BEATING A PATH TO HIS DOOR

At Caux Padmanabhan, who spoke only Malayalam, was a keen observer of everything. After three days he remarked that there was a strange atmosphere at Caux. 'What is that?' he was asked. 'It's a sense of purity,' he said. 'The extraordinary thing is that it can exist in a place where there are so many Christians.' 'You see, a Christian to us', he added, 'is a fat Englishman with a cigar in his mouth, one of our girls on his arm and a bottle of whisky in his pocket.'

One evening the Kerala delegation saw Pickle Hill in the Caux theatre.
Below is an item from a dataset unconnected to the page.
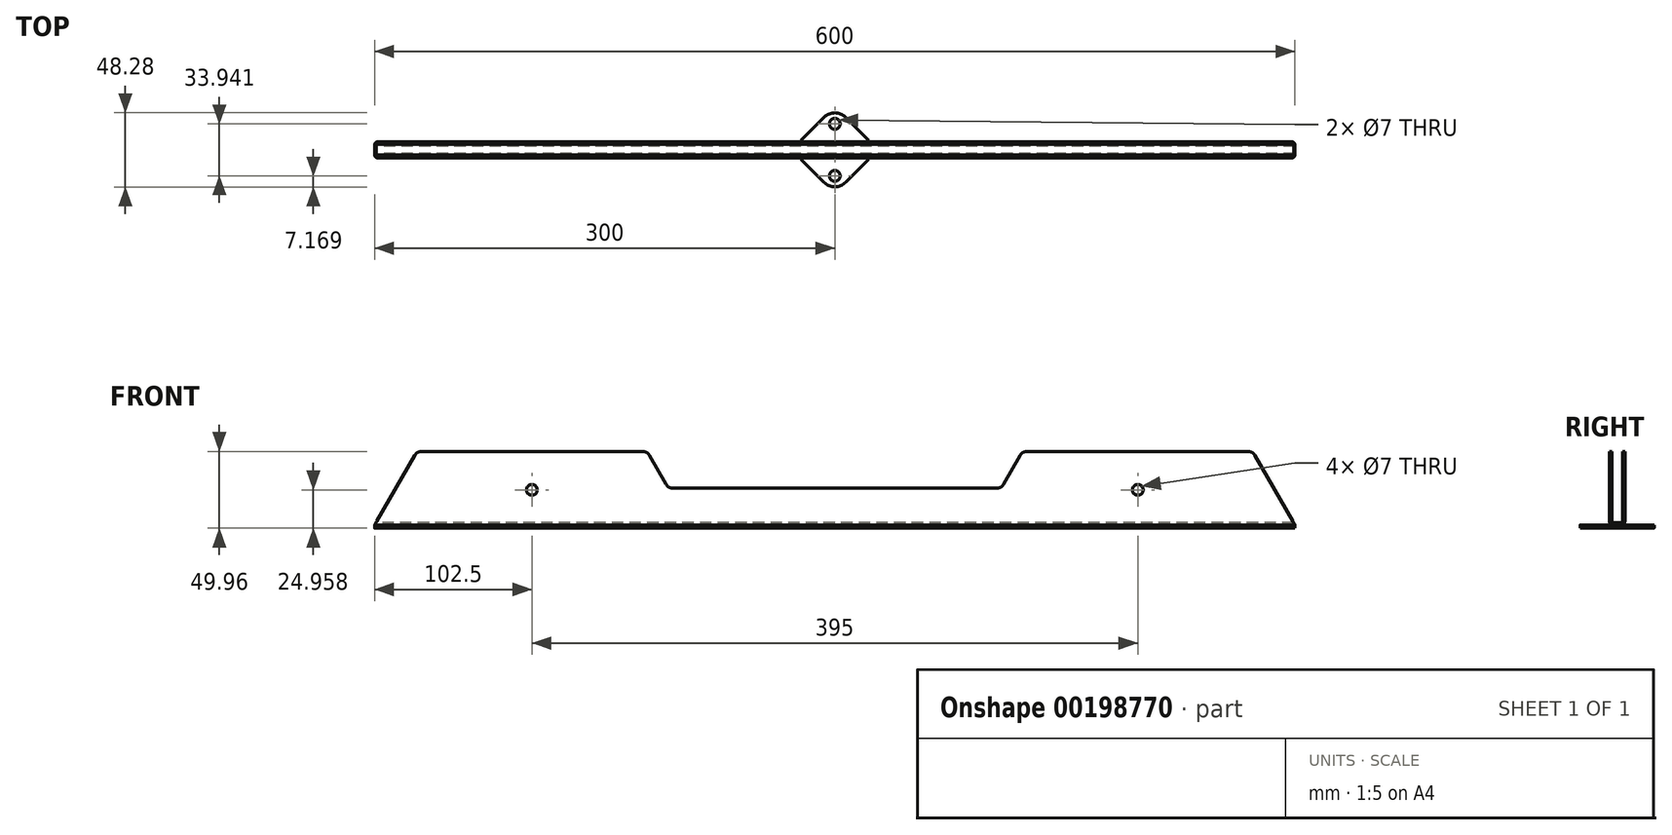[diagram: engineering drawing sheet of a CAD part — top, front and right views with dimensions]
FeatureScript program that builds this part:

Their reaction was, 'This play has been written for us.' A Catholic leader went directly to Padmanabhan and apologised for his bitterness against him. A few months later the Catholic Archbishop of Trivandrum described the outcome in a message to Buchman: 'History will record our permanent gratitude to Mannath Padmanabhan... for creating the unity of all the communities following his return from Caux.'7

Throughout that summer in Mackinac, despite the success of the assembly, Buchman seems to have been deeply uneasy about his team. This unease can, indeed, be traced back much further, certainly to 1957. While preparing for Mackinac that year, he had said to some of the Americans and Europeans with him, 'Are we all actually changing people? Some of you are so starched and boiled and ironed - we just need to change and put on clean clothes. Only one person can cancel sin, and that's Jesus.'

He was to return to the attack more forcibly at various times during the 1959 assembly. 'I get the impression you think things can be achieved without changing people,' he said in May. 'We are here to renew our commitment and to free ourselves of debris. A man is either alive or dead. Either changing people or not. Feathery men - we've got some in the fellowship. Bossy women make cowards of men. Impure men make bossy women. Have any of you refused to take on the basic needs of nations? Countries easily become fields in which we work rather than becoming forces to remake the world... Whatever I have done hasn't been me. I got up early and there was always the divine thought. It must be your secret. The Holy Spirit just dropping His truth. That's Christ's promise: "He that cometh to me I will in no wise cast out."'

This unease was still with him in October. He seems to have felt that many of his colleagues had become dependent on each other and had lost the infectious spirit that changes lives, and that this was leading, as numbers grew, to an institutionalism which he had always aimed to avoid - what he called a 'movement-mindedness'. 'Some of us', he said at this time, 'may have bluffed too long now to be genuine enough to save our nations. Judas felt tremendous remorse. But Peter repented. Judas was in love with his interpretation of the message Christ proclaimed. To love the idea of Moral Re-Armament is no substitute for the love of God who washes us, sets us free and sets us to work.